WHAT NEEDS TO BE DONE » Copy each line of the listing below exactly.

EXERCISE DATA »
:::

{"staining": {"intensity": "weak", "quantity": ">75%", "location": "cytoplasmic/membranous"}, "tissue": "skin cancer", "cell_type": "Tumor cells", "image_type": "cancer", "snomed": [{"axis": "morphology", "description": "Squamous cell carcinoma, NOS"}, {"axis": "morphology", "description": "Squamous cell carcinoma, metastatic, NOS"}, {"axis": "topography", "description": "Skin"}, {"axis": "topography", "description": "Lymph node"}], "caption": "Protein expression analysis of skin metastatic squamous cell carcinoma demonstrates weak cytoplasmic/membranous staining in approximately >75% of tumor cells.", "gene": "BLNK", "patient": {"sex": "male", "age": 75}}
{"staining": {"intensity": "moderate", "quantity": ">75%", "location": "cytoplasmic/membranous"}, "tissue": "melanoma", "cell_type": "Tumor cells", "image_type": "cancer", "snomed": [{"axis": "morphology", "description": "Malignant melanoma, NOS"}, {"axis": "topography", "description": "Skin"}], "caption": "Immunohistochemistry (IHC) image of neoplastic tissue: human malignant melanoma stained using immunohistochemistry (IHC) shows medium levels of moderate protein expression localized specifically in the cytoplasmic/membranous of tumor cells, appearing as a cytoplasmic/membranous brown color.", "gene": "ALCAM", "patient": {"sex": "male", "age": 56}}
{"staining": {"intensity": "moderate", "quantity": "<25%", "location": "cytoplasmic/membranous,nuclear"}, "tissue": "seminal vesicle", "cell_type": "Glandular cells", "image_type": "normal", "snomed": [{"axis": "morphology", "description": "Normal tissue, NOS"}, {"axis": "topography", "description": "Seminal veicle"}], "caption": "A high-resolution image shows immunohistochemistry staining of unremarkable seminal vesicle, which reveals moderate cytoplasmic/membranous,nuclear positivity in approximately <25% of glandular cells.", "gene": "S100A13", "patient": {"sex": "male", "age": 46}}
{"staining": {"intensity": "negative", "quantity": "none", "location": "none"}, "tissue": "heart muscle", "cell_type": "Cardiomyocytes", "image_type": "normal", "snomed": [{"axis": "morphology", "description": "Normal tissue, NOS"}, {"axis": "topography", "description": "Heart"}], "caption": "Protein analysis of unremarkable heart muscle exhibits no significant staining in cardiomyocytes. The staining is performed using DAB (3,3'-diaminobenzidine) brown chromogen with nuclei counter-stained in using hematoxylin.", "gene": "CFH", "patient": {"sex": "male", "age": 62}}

:::

EXPECTED OUTPUT »
{"staining": {"intensity": "weak", "quantity": ">75%", "location": "cytoplasmic/membranous"}, "tissue": "skin cancer", "cell_type": "Tumor cells", "image_type": "cancer", "snomed": [{"axis": "morphology", "description": "Squamous cell carcinoma, NOS"}, {"axis": "morphology", "description": "Squamous cell carcinoma, metastatic, NOS"}, {"axis": "topography", "description": "Skin"}, {"axis": "topography", "description": "Lymph node"}], "caption": "Protein expression analysis of skin metastatic squamous cell carcinoma demonstrates weak cytoplasmic/membranous staining in approximately >75% of tumor cells.", "gene": "BLNK", "patient": {"sex": "male", "age": 75}}
{"staining": {"intensity": "moderate", "quantity": ">75%", "location": "cytoplasmic/membranous"}, "tissue": "melanoma", "cell_type": "Tumor cells", "image_type": "cancer", "snomed": [{"axis": "morphology", "description": "Malignant melanoma, NOS"}, {"axis": "topography", "description": "Skin"}], "caption": "Immunohistochemistry (IHC) image of neoplastic tissue: human malignant melanoma stained using immunohistochemistry (IHC) shows medium levels of moderate protein expression localized specifically in the cytoplasmic/membranous of tumor cells, appearing as a cytoplasmic/membranous brown color.", "gene": "ALCAM", "patient": {"sex": "male", "age": 56}}
{"staining": {"intensity": "moderate", "quantity": "<25%", "location": "cytoplasmic/membranous,nuclear"}, "tissue": "seminal vesicle", "cell_type": "Glandular cells", "image_type": "normal", "snomed": [{"axis": "morphology", "description": "Normal tissue, NOS"}, {"axis": "topography", "description": "Seminal veicle"}], "caption": "A high-resolution image shows immunohistochemistry staining of unremarkable seminal vesicle, which reveals moderate cytoplasmic/membranous,nuclear positivity in approximately <25% of glandular cells.", "gene": "S100A13", "patient": {"sex": "male", "age": 46}}
{"staining": {"intensity": "negative", "quantity": "none", "location": "none"}, "tissue": "heart muscle", "cell_type": "Cardiomyocytes", "image_type": "normal", "snomed": [{"axis": "morphology", "description": "Normal tissue, NOS"}, {"axis": "topography", "description": "Heart"}], "caption": "Protein analysis of unremarkable heart muscle exhibits no significant staining in cardiomyocytes. The staining is performed using DAB (3,3'-diaminobenzidine) brown chromogen with nuclei counter-stained in using hematoxylin.", "gene": "CFH", "patient": {"sex": "male", "age": 62}}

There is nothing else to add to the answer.